Data excerpts:
════════════════
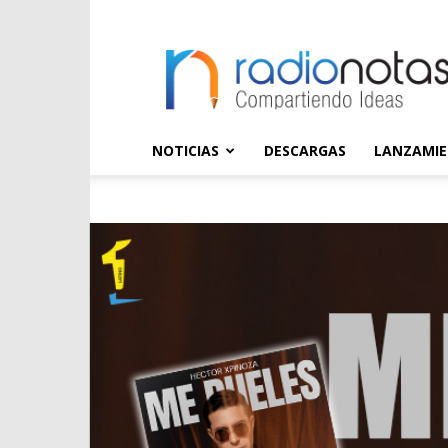
radioNOTAS
NOTICIAS
DESCARGAS
LANZAMI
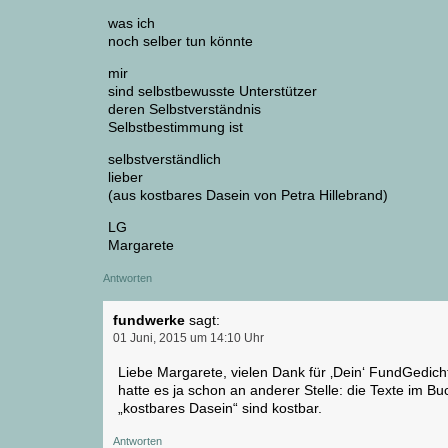
was ich
noch selber tun könnte
mir
sind selbstbewusste Unterstützer
deren Selbstverständnis
Selbstbestimmung ist
selbstverständlich
lieber
(aus kostbares Dasein von Petra Hillebrand)
LG
Margarete
Antworten
fundwerke
sagt:
01 Juni, 2015 um 14:10 Uhr
Liebe Margarete, vielen Dank für ‚Dein‘ FundGedicht
hatte es ja schon an anderer Stelle: die Texte im Bu
„kostbares Dasein“ sind kostbar.
Antworten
════════════════
GOAL OF THE EXERCISE> Reproduce the text of every row above, line for line and without any change, omitting the pictures.

RESULT OF THE EXERCISE>
radioNOTAS
NOTICIAS
DESCARGAS
LANZAMI
was ich
noch selber tun könnte
mir
sind selbstbewusste Unterstützer
deren Selbstverständnis
Selbstbestimmung ist
selbstverständlich
lieber
(aus kostbares Dasein von Petra Hillebrand)
LG
Margarete
Antworten
fundwerke
sagt:
01 Juni, 2015 um 14:10 Uhr
Liebe Margarete, vielen Dank für ‚Dein‘ FundGedicht
hatte es ja schon an anderer Stelle: die Texte im Bu
„kostbares Dasein“ sind kostbar.
Antworten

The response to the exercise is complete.